I have a certain love-hate relationship with weddings.On one hand, I'm a sucker for anything romantic (as my love for romantic comedies can testify), and seeing the bride resplendent in her wedding gown conjures images of how I'd want my own wedding dress to be (hey, honestly, who ever remembers how the groom's tux looks like?). The question of "when will my prince come" starts to appear whimsically in my mind, behind the dazed/glazed look that possesses my face as the groom leans over to kiss the bride, a husband's first kiss to his wife.
But THAT, of course, is the very double-edged sword that pinpricks my heart, not aided by the CNY-type questions of "When is it going to be your turn, ah?" that inevitably come up in any conversation that's held at a wedding/wedding reception/wedding dinner, not necessarily needing the conversation to be in any way related to one's own marital status.
"Eh, the spring rolls very nice hor."
"Yah lor. When yours ah?"
"When my what? You want me to cook spring rolls for you ah?"
"No lah. When your turn lah. Time to start looking lah you." (nudge nudge, wink wink)
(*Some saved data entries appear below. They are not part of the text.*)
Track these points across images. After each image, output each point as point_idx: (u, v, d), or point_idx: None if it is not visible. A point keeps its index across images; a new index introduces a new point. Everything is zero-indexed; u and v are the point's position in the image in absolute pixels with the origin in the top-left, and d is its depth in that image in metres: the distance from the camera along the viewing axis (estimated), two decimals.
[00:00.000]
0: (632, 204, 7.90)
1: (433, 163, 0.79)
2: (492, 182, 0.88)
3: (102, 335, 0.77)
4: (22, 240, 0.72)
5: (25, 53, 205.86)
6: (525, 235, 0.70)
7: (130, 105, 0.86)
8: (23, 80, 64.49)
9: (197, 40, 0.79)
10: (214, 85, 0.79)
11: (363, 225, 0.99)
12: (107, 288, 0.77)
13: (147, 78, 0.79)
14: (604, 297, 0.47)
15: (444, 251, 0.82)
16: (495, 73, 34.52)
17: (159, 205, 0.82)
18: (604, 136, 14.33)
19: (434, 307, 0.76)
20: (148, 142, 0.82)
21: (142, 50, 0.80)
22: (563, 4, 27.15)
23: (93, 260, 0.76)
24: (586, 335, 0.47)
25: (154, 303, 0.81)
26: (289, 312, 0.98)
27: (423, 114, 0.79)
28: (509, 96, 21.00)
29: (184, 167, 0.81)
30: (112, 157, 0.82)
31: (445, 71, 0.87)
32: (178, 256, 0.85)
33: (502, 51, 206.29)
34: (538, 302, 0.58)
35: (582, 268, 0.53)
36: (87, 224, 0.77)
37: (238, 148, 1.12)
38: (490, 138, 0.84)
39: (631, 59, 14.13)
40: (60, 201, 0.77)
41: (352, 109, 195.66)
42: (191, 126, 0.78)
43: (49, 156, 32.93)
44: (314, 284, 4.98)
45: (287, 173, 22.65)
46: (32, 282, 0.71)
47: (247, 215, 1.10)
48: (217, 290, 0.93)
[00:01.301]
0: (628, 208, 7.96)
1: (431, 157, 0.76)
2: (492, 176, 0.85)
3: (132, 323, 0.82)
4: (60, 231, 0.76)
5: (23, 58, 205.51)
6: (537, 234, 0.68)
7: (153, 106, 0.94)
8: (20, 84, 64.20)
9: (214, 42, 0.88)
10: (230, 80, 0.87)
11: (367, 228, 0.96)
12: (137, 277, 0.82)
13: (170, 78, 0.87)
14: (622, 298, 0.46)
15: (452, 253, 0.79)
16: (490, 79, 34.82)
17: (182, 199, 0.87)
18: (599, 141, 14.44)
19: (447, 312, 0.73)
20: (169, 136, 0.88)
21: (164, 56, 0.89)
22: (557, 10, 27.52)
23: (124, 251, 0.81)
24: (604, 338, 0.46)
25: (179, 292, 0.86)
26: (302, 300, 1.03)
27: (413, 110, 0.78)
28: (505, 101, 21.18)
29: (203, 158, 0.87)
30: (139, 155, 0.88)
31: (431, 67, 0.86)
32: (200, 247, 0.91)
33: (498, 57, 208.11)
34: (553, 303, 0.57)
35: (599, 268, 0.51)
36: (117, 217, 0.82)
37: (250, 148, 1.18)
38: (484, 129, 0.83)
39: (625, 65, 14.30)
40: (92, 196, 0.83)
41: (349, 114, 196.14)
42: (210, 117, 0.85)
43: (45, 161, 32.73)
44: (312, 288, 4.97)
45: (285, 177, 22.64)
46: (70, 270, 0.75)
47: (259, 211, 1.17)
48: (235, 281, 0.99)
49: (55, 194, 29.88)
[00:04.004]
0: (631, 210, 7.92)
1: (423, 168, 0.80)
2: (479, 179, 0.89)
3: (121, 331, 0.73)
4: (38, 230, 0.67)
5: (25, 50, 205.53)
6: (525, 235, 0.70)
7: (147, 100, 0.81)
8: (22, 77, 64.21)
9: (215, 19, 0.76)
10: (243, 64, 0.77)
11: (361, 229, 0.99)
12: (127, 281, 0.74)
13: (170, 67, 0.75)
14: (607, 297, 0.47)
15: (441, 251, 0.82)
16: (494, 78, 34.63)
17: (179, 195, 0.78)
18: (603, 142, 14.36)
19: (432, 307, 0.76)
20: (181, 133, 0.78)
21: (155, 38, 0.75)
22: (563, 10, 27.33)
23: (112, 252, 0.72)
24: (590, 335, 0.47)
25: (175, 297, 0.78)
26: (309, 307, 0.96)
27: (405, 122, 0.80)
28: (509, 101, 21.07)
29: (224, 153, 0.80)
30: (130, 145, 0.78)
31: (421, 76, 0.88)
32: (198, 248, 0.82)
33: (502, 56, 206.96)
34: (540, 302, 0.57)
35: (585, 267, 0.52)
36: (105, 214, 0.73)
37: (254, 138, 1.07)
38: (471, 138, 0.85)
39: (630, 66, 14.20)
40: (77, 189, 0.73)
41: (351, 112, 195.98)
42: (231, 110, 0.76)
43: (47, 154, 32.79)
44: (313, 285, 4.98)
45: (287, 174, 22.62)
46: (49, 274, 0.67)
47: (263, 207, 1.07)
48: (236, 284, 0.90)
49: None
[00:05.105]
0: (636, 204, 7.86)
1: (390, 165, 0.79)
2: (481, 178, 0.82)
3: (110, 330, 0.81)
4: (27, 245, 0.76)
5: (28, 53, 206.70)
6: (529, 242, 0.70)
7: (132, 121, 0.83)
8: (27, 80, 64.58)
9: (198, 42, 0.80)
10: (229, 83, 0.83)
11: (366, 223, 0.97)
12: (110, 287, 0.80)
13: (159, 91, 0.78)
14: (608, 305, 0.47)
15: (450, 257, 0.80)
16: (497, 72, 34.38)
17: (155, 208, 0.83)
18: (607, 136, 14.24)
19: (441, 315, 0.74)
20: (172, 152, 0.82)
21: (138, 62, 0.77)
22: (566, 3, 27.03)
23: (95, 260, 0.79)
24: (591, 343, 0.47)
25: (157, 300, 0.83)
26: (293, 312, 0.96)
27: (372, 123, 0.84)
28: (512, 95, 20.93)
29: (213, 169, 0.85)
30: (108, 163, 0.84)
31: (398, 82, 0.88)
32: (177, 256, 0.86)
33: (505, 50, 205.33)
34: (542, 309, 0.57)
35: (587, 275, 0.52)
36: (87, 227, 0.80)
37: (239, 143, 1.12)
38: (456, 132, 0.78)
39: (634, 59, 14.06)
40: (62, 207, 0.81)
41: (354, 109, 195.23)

Yes, I've actually been living on a mountain for the past 22 (coming 23) years of my life, secluded from anything remotely male.
So weddings can be a rude wakeup call. Especially when I just found out at S's wedding dinner yesterday (my angst aside, it was a lovely wedding. My future husband had better serenade to me as S did to hers.) that a peer of mine is EXPECTING, and has been, for
8 months.
"So when your turn ah?"
Of course, there's the small question of first finding the right guy. I'm surrounded by many of the male species, and many among them are dear friends with many merits and who will one day form the perfect fit to one-half of a couple.
But for now, for me, that's just it. Friends, but life partner? None yet.
Maybe I'm not opening my eyes big enough. Maybe I'm guilty of being the picky Singaporean woman we're often criticised to be.
However, no matter how people view me as being self-assured and independent, at the very heart of it, conservative ol' me wants to support, complement, and submit to a life partner, a best friend, the head of my future household. I don't want to wear the apron only, nor do I want to wear the pants. I want to be the
Proverbs 31 wife.
Perhaps someday I'll post what I look for in my future partner - but today's not that day :)
On a totally different note,
I moved one step closer to conquering my squemishness with lizards today.

Yes, that is NOT a prop. It's been affectionately named "The Mask" by its young owner (no prizes for guessing why), and is a female actually.
Since young I've always disliked lizards. Cockroaches are ok, bugs are ok, frogs are ok. Lizards? I tend to prefer to stay well clear of the slimy creatures, having this particular hidden fear that when their tails fall off, they'd jump around and wriggle into my ear...
I guess the size of this lizard's tail disqualifies that from ever happening. Though I provided free entertainment to my youth this afternoon with facial expressios I never knew I could possibly form.